- _Passage shown_:
Author: Pete Kolbenschlag

Join Us At the Western CO Climate Challenge

Western Colorado Climate Challenge & Solar Fair

May 1 -3 in Paonia, Colorado
Hosted by: Climate Colorado and Solar Energy International


“Solving Colorado’s Climate Crisis through Rapid-Prototyping Change”

Sponsors include The Hive Paonia, Western Slope Conservation Center, Mountain West Strategies, and Community Office for Resource Efficiency

Tickets available here



Wednesday April 29, 2015

PrintThe Western Colorado Climate Challenge & Solar Fair will bring a full weekend of fun, exhibits, presentations, and hands on breakout sessions aimed at resolving the climate crisis.

“Climate Colorado is excited to bring this model to Western Colorado,” said Robert Castellino founder of the Colorado Climate Summit. “Involving area experts and partners, looking at regional issues and resources, this event applies rapid prototyping techniques to craft actionable plans for local change: we see this weekend as a historic opportunity to address the climate crisis by developing collaborative and on-the-ground solutions.”

- _Given entries_:
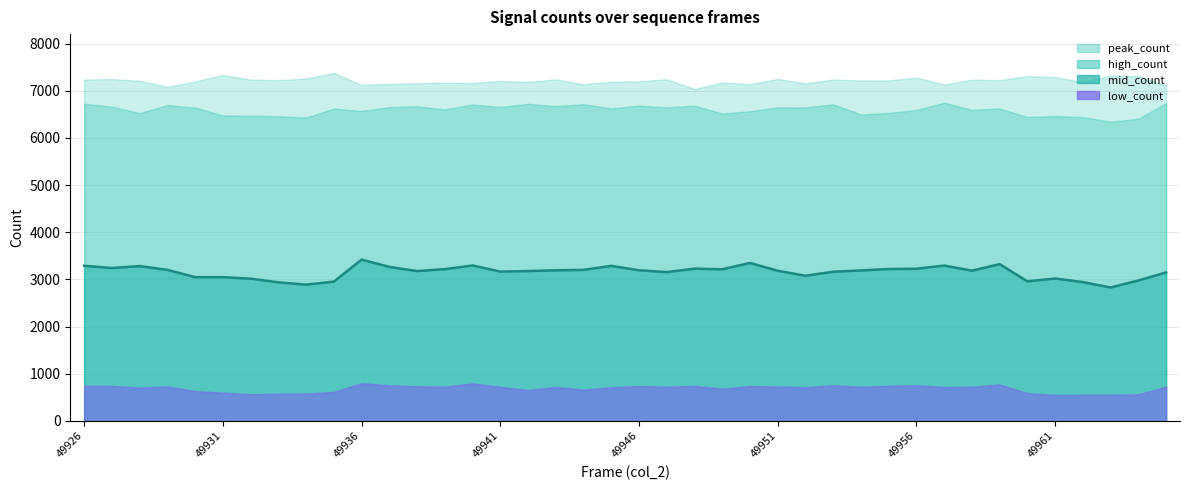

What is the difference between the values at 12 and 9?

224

--

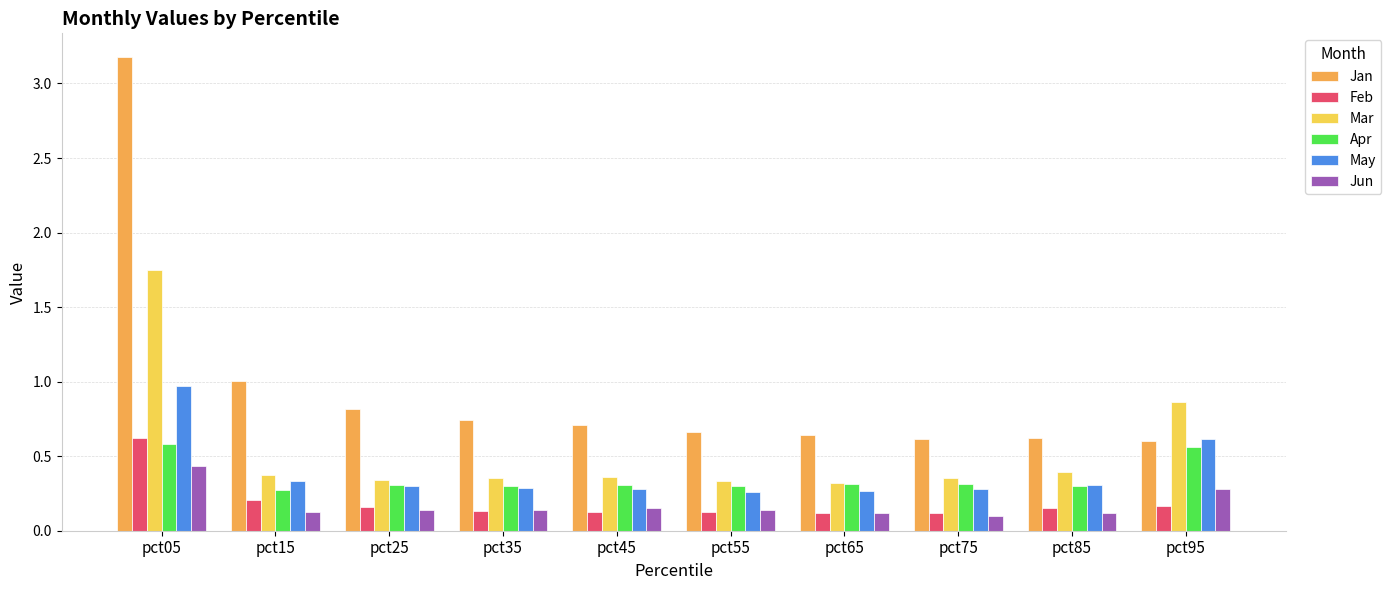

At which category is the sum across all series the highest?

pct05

- _Problem set_:
**1.** After the items, decide whether each statement below agrees with the climate challenge announcement. Answer yes or no for each, and quote the words of the announcement that settle it.
(a) The event is held in Paonia, Colorado.
(b) Climate Colorado is the only host of the event.
(c) Robert Castellino is the founder of the Colorado Climate Summit.
**2.** Print the part of the climate challenge announcement from "Sponsors include The" up to and including "the climate crisis.".
**3.** Answer these questions using the climate challenge announcement:
(a) On what dates in May does the event take place?
(b) How many sponsors does the announcement name?
(c) According to the quoted statement, what kind of techniques does the event apply to craft actionable plans?

- _Answers for the tasks_:
**1.**
(a) Yes: "in Paonia, Colorado"
(b) No: "Hosted by: Climate Colorado and Solar Energy International"
(c) Yes: "Robert Castellino founder of the Colorado Climate Summit"

**2.**
Sponsors include The Hive Paonia, Western Slope Conservation Center, Mountain West Strategies, and Community Office for Resource Efficiency

Tickets available here



Wednesday April 29, 2015

PrintThe Western Colorado Climate Challenge & Solar Fair will bring a full weekend of fun, exhibits, presentations, and hands on breakout sessions aimed at resolving the climate crisis.

**3.**
(a) May 1 to 3
(b) Four
(c) Rapid prototyping techniques